● RECORDED DATA
*** Block opens ***
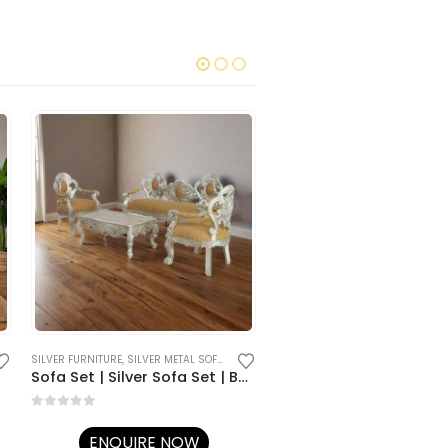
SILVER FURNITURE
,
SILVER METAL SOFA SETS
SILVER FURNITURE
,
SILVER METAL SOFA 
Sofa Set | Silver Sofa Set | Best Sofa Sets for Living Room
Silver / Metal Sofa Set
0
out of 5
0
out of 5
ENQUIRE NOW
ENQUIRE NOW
*** Block closes ***
● TASK DIRECTIONS
Rewrite the text of the records above, changing every "ENQUIRE NOW" to "CONTACT US" and leaving everything else as it is. Leave the pictures out.

● SOLUTION TO THIS PROBLEM
SILVER FURNITURE
,
SILVER METAL SOFA SETS
SILVER FURNITURE
,
SILVER METAL SOFA 
Sofa Set | Silver Sofa Set | Best Sofa Sets for Living Room
Silver / Metal Sofa Set
0
out of 5
0
out of 5
CONTACT US
CONTACT US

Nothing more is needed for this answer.